How often do you delay or postpone your work despite knowing the deadlines and consequences? Or push your assignments to the last minute to do other comforting activities, even though you are very well aware that at the end of the day the work starts piling up. If you have fallen prey to the traps of procrastination, we have some tips for you that can help you come out of this habit.
According to a study, procrastination affects approximately one-fifth of the adult population and half of the student population. Joseph Ferrari, a professor of psychology, found that 20% of people may be chronic procrastinators.
Why do students procrastinate?
The reason for procrastination is different for every person depending on the work that they are doing. For students, these are some of the contributing factors:
- Overwhelm – Sometimes students feel overwhelmed due to their priorities or tasks and not find enough time to complete them in a day.
- Fear of failure – The fear of not being able to meet the expectations or fear of academic failure pushes students to procrastinate a lot.
- Lack of concentration – Some students are unable to concentrate and they easily get distracted or lose their focus.
- Difficulty in understanding – Many a times a task seems so difficult that students engage in procrastination and instead do something irrelevant at that time.
- Lack of motivation – Students just want to get rid of unpleasant tasks because they are not motivating enough. They would instead scroll through their phones and put their work off until it’s closer to the deadline.

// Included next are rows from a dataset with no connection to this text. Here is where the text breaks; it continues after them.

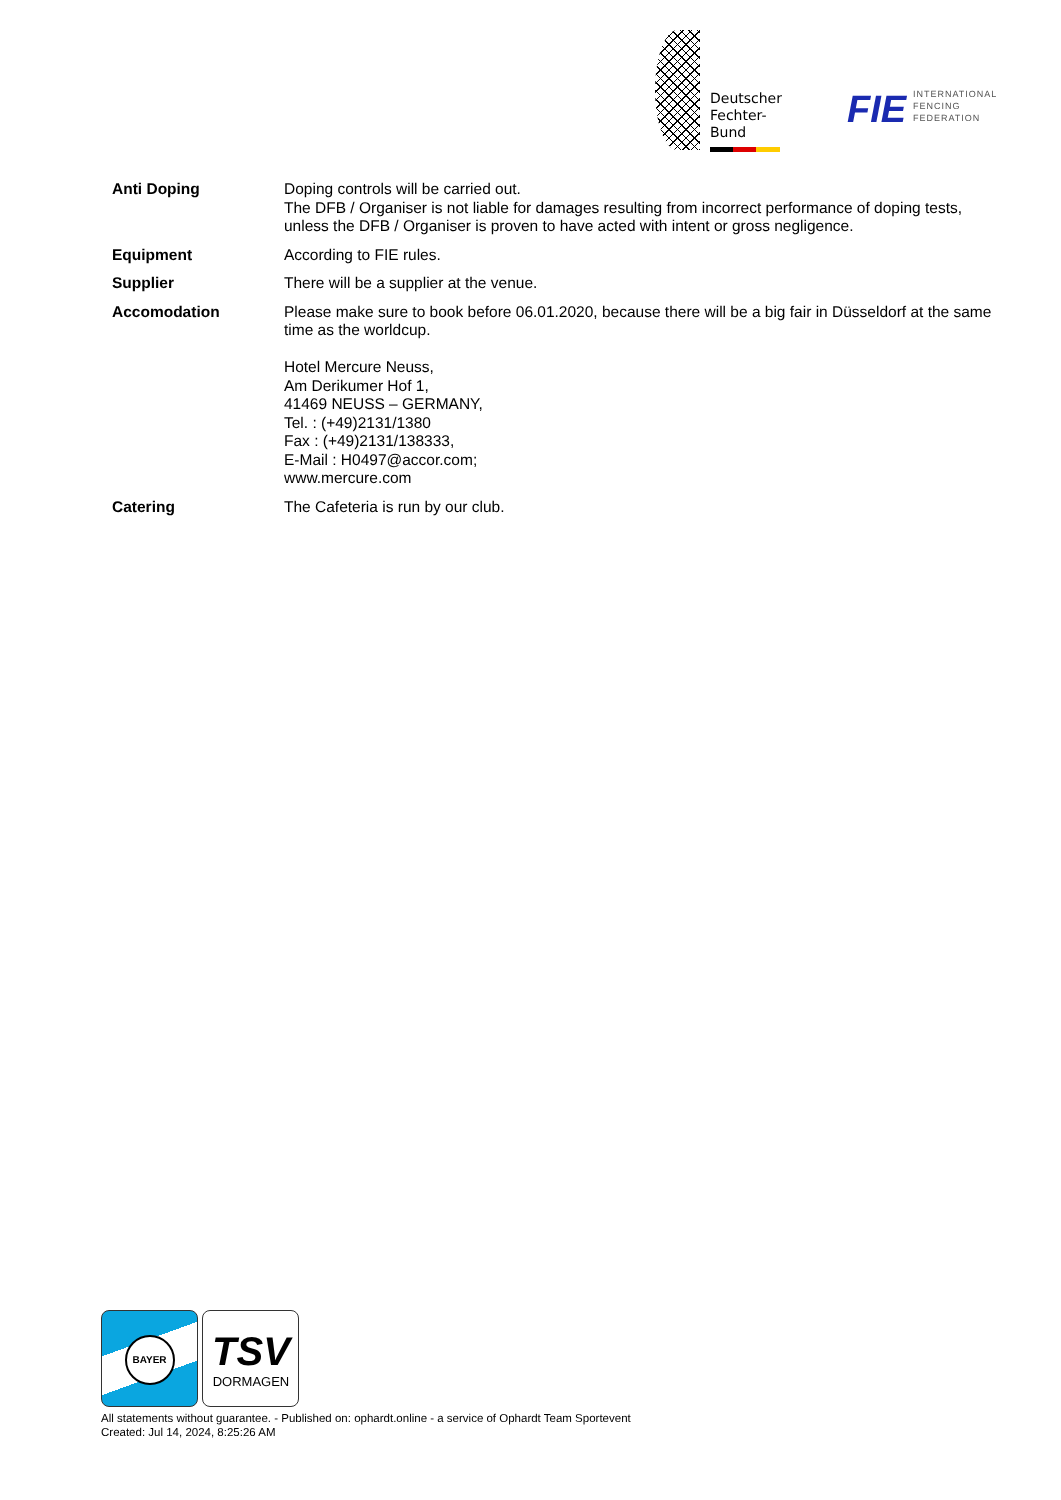Deutscher
Fechter-
Bund
FIE INTERNATIONAL
FENCING
FEDERATION
| Anti Doping | Doping controls will be carried out. The DFB / Organiser is not liable for damages resulting from incorrect performance of doping tests, unless the DFB / Organiser is proven to have acted with intent or gross negligence. |
| Equipment | According to FIE rules. |
| Supplier | There will be a supplier at the venue. |
| Accomodation | Please make sure to book before 06.01.2020, because there will be a big fair in Düsseldorf at the same time as the worldcup. Hotel Mercure Neuss, Am Derikumer Hof 1, 41469 NEUSS – GERMANY, Tel. : (+49)2131/1380 Fax : (+49)2131/138333, E-Mail : H0497@accor.com; www.mercure.com |
| Catering | The Cafeteria is run by our club. |
BAYER
TSV
DORMAGEN
All statements without guarantee. - Published on: ophardt.online - a service of Ophardt Team Sportevent
Created: Jul 14, 2024, 8:25:26 AM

Effects of procrastination
- Students end up with piled up work and waste their precious time that could have been utilised productively.
- Chronic procrastinator are not able to meet their goals and end up regretting later.
- Frequent procrastination puts an extra burden on the student causing excessive stress and anxiety.
- Procrastination is one of the biggest causes of poor academic achievements as students work below their potential and end up getting lower grades.
Tips to avoid procrastination
1. Identify the cause
If you want to find a solution to any problem, first identify its root cause. There might be several reasons why you procrastinate. You might be not interested in a particular subject, tired of multitasking, or reeling under the fear of failure. Everyone has different reasons; however, you need to identify your reason to figure out an adequate solution or ask for help from a parent or teacher.
2. Eliminate distractions
Distractions that pull your maximum attention like social media, online games, tv series, etc can put you behind on your academics. Try turning off your notifications or putting your phone away while studying. Use a separate study space to minimize any other kind of distraction.
3. Reward yourself and take breaks
Rewarding yourself with small treats is a great way to stay motivated. You can try giving yourself 10 minutes of break for social media after finishing a chapter. This will put your wandering mind to work and make you more focused.
4. Use Pomodoro technique
Pomodoro technique, practiced by most college going students, is an effective way of staying focused. The 25-minutes study and 5-minutes break routine can give you enough time to recuperate with the study stress and help you feel fresh before the next session.
5. Divide one big task into several small tasks
If something seems like a Herculean task, you might try breaking it into smaller chunks and then gain your momentum. This will prevent you from feeling overwhelmed and save you from the last-minute rush.
6. Setup a routine and a deadline
Creating a clear cut schedule can help you manage time and finish your tasks early. Set up a proper timeline for every day and add small portions of break in between to keep the schedule balanced. You can also set up a routine where you finish the difficult chapters/assignments first to keep your favorite tasks for later as a motivation.
7. Get organized
Using planners is a great way to create your daily routines and timetables. Digital Planners like the ones provided in the Noteshelf app can help you keep track of your daily tasks. You can even keep your school work/notebooks organized in Noteshelf and avoid unnecessary clutter.
We often assume that procrastination is an innocuous habit with no major repercussions. However, studies show that perpetual procrastination may exacerbate the productivity issue for students and can lead to stress and anxiety. So, commit to overcome this habit today and start with small steps, you will notice the transformation eventually.
We hope these tips will help you overcome the urge to procrastinate. Remember, success comes from taking small steps in the right direction.